- _CHECK YOUR UNDERSTANDING_:
1. Render into French the following sentence from the passage on free-boundary fluid motion: "We shall see later that in certain cases this constraint is self-consistent."
2. In one to three sentences, explain why the passage on free-boundary fluid motion requires the mappings describing the fluid body to be volume-preserving diffeomorphisms.

++++ EXTRACT TO READ

In [6] it was shown that the solutions to (8) can be associated to solutions of the incompressible Euler equation; here we give a brief summary of the connection.

Let \(\varOmega \subset {\mathbb {R}}^{n}\) be some reference domain. Taking the Lagrangian coordinate point of view, we shall regard the fluid body at time t to be described by a mapping \(\phi _{t}:\varOmega \rightarrow {\mathbb {R}}^{n}\) that is a diffeomorphism onto its image, and require that the trajectories \(t \mapsto \phi _{t}(x)\) for a fixed \(x\in \varOmega \) to be the fluid flow lines. Incompressibility of the fluid requires that \(\phi _{t}\) are volume-preserving diffeomorphisms (in other words have unit Jacobian determinant).

It is well-known, at least when the spatial geometry of the domain is fixed [so that \(\phi _{t}(\varOmega ) = \varOmega \); this is the case of a perfect fluid in a domain], that through the Arnold–Euler formulation [1], the equations of incompressible fluid flow can be recast as that of geodesic motion relative to some Riemannian metric on the infinite-dimensional Lie group of volume-preserving diffeomorphisms of \(\varOmega \) to itself.

We will however consider the situation where the fluid domain has a free boundary, and \(\phi _{t}(\varOmega )\) is time-dependent: this represents the (free) evolution of a fluid body surrounded by vacuum. In our simplified setting, we shall first impose first as a constraint the requirement that the \(\phi _{t}\) are volume-preserving affine mappings; that is to say, there exist functions \(o:{\mathbb {R}}\rightarrow {\mathbb {R}}^{n}\) and \(A:{\mathbb {R}}\rightarrow \mathsf {SL}(n)\) such that \(\phi _{t}(x) = o(t) + A(t) \cdot x\). We shall see later that in certain cases this constraint is self-consistent.

++++++++
++++ DATA EXTRACTS

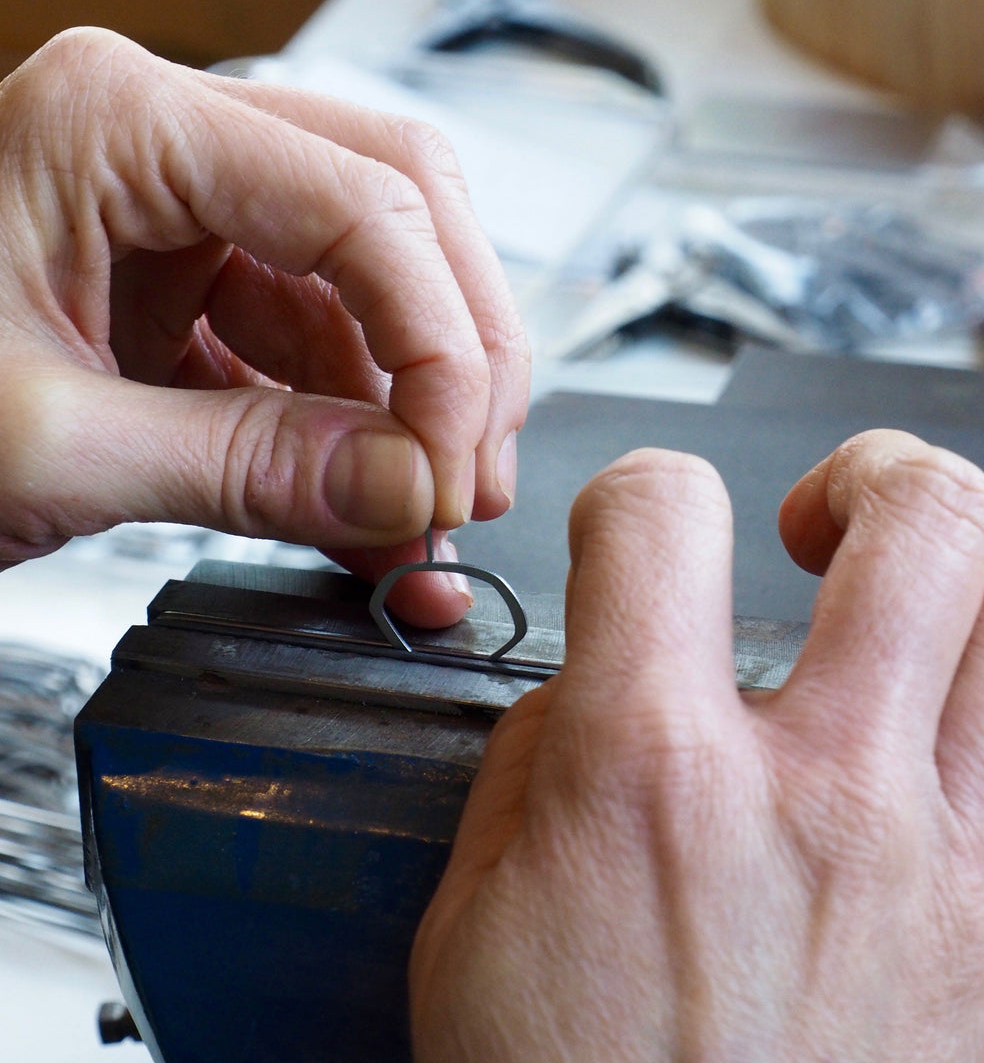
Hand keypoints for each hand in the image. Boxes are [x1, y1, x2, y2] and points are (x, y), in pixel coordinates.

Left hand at [0, 28, 528, 617]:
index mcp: (115, 122)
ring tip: (426, 521)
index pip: (360, 200)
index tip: (455, 461)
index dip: (440, 339)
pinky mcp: (190, 304)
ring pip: (368, 297)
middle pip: (394, 218)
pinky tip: (372, 514)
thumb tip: (409, 486)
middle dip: (455, 352)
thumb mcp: (48, 452)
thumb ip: (245, 466)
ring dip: (412, 413)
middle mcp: (165, 151)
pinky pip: (314, 360)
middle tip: (474, 472)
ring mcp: (184, 227)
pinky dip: (355, 442)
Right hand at [410, 429, 983, 1060]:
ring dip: (964, 585)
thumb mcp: (473, 922)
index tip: (638, 530)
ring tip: (908, 614)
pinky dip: (982, 724)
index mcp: (648, 782)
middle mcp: (820, 807)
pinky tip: (930, 755)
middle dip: (875, 483)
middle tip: (828, 524)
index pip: (660, 520)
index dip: (637, 494)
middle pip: (927, 524)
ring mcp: (948, 878)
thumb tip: (590, 686)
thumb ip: (533, 764)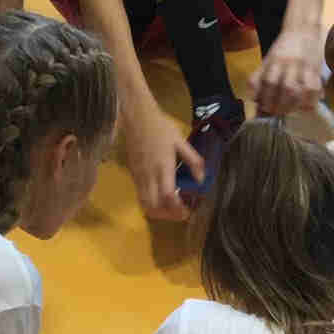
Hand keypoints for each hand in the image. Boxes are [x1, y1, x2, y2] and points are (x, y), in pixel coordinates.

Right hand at [123, 108, 203, 222]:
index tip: (187, 212)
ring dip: (158, 213)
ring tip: (171, 210)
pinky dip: (150, 204)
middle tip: (181, 214)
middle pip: (154, 206)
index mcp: (163, 166)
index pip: (167, 196)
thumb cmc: (161, 127)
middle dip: (168, 216)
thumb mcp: (181, 141)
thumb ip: (193, 160)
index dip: (177, 209)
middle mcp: (149, 175)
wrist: (137, 118)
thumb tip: (201, 179)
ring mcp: (139, 176)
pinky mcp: (133, 174)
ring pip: (144, 204)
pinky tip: (160, 199)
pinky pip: (140, 196)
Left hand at [250, 26, 323, 115]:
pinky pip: (314, 87)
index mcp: (274, 60)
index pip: (268, 81)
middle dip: (281, 105)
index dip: (265, 98)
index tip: (264, 110)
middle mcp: (289, 63)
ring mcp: (304, 66)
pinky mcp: (316, 69)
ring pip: (300, 89)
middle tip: (277, 113)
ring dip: (294, 105)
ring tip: (291, 111)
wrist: (302, 28)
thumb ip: (258, 77)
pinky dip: (311, 100)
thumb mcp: (268, 59)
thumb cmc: (284, 47)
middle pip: (285, 88)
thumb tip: (253, 99)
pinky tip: (307, 106)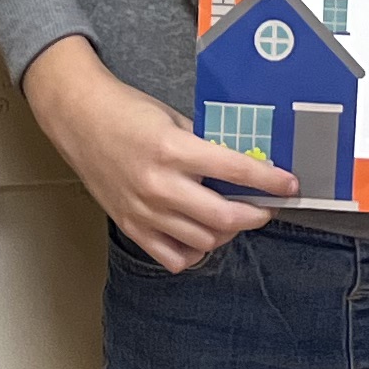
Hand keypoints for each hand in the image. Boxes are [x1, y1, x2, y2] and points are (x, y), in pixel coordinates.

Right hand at [24, 36, 292, 269]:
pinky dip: (194, 251)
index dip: (270, 180)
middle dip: (256, 215)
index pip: (235, 170)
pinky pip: (173, 257)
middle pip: (225, 218)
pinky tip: (200, 234)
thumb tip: (241, 166)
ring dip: (226, 232)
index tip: (290, 185)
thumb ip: (203, 144)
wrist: (78, 119)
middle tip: (265, 208)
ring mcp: (144, 210)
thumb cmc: (126, 112)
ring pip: (204, 241)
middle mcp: (160, 184)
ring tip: (231, 217)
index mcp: (173, 150)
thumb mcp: (172, 117)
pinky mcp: (131, 226)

++++++++

- _REPLIES_:
1. Nous verrons plus loin que, dans certains cas, cette contrainte est auto-cohérente.

2. The requirement follows from the incompressibility of the fluid. An incompressible fluid must be described by volume-preserving diffeomorphisms, which means the mappings have unit Jacobian determinant.